The line went dead, leaving me alone with the sound of the radiator. I padded to the kitchen on bare feet, making coffee on autopilot, checking my phone between every step. Grounds, phone check. Water, phone check. The message showed as delivered, but that didn't mean he'd read it.

Maybe he was still asleep. It was barely nine on New Year's Day—reasonable people were probably still unconscious, recovering from whatever they'd done to celebrate the previous night. Sensible people weren't standing in their kitchens, obsessing over two-word text messages.

I pressed the plunger down on the French press, the grounds separating from the coffee with satisfying resistance.

Poured myself a mug—the blue ceramic one I'd made in a pottery class Sloane had dragged me to three years ago.

It was slightly lopsided, the handle too big for my hand, but I'd kept it because it reminded me that not everything had to be perfect to be useful.

I took my coffee to the window that overlooked Main Street.

A few early risers were already out—Mrs. Tremblay from the corner house was walking her ancient terrier past the old grain elevators, and the Virtanen kid was trudging toward his shift at the Petro-Can, probably cursing the lake-effect snow.

My phone buzzed again.

This time, it was him.

Hog: Coffee sounds good. Tomorrow? Most places are closed today anyway.
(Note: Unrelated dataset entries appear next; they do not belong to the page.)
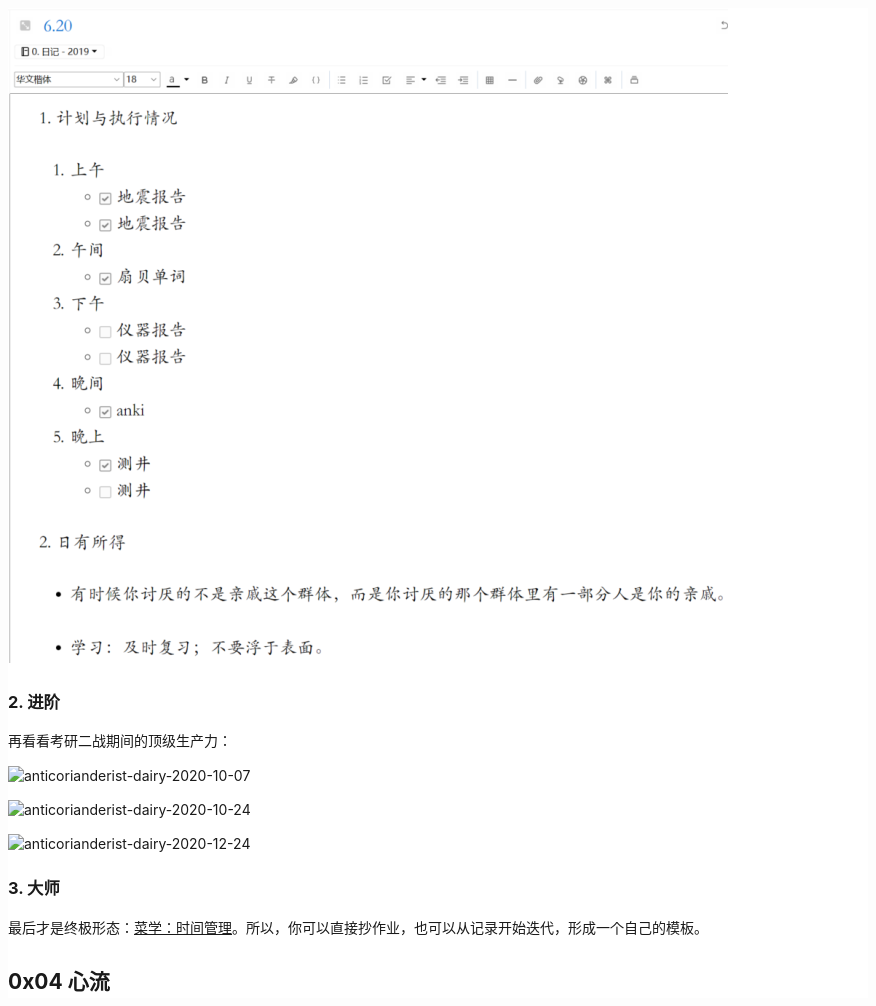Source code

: ![anticorianderist-dairy-2019-06-20](https://github.com/Anticorianderist/blog/blob/main/support/figures/anticorianderist-dairy-2019-06-20.png)

### 2. 进阶

再看看考研二战期间的顶级生产力：

![anticorianderist-dairy-2020-10-07](https://github.com/Anticorianderist/blog/blob/main/support/figures/anticorianderist-dairy-2019-10-07.png)

![anticorianderist-dairy-2020-10-24](https://github.com/Anticorianderist/blog/blob/main/support/figures/anticorianderist-dairy-2019-10-24.png)

![anticorianderist-dairy-2020-12-24](https://github.com/Anticorianderist/blog/blob/main/support/figures/anticorianderist-dairy-2019-12-24.png)

### 3. 大师

最后才是终极形态：[菜学：时间管理](vegetablism-time-management)。所以，你可以直接抄作业，也可以从记录开始迭代，形成一个自己的模板。

## 0x04 心流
I stared at the message, reading it three times before the words fully sank in—no hesitation or awkwardness about last night. Just Hog being Hog—practical, straightforward, maybe a little considerate about giving us both time to process whatever this was.

Rhett: Common Thread? 2?

I hit send. Two texts in one morning—practically a record for me. His response came back almost immediately:

Hog: Perfect. After morning skate. See you at 2.

Tomorrow at 2:00 PM. Enough time to get through his morning practice and for me to finish the cabinet project I'd been avoiding and review drills for Tuesday's practice with the ten-year-olds.

The ten-year-olds. Damn. Last week, little Mika Mackenzie had been bouncing on her skates, going on about the big hockey guy who taught her to knit a scarf for her grandma. I'd half-listened, focused on fixing her slap shot form.

I hadn't put it together until now. Hog wasn't only Thunder Bay's loudest export—he'd been quietly woven directly into my world for months, one kid's story at a time.

We'd sit across from each other in Common Thread and probably talk about everyday things—hockey, work, the weather. Underneath it would be the memory of choosing him, of walking across that room and asking for what I wanted.

I didn't know where it would lead. Didn't know if Hog wanted more than coffee. For once, I wasn't planning three moves ahead. Wasn't calculating the safest option or the most practical outcome.

I took another sip of coffee and watched the snow begin to fall again outside my window—fat, lazy flakes blowing in off Superior.

I pulled out my phone to check the weather forecast, thumb swiping to the local news app out of habit. The Thunder Bay Chronicle's homepage loaded, and I scrolled past the usual New Year's Day content—resolutions, year-end summaries, photos from around town celebrating—

I stopped scrolling.

There, in a slideshow titled "Thunder Bay Rings in 2025," was a photo of The Drop's dance floor at midnight. And right in the center, clear as day, was me with my hands on Hog's face, kissing him while confetti fell around us.

The caption read: "Local contractor Rhett Mason and Storm enforcer Connor 'Hog' Hawkins share a New Year's moment at The Drop."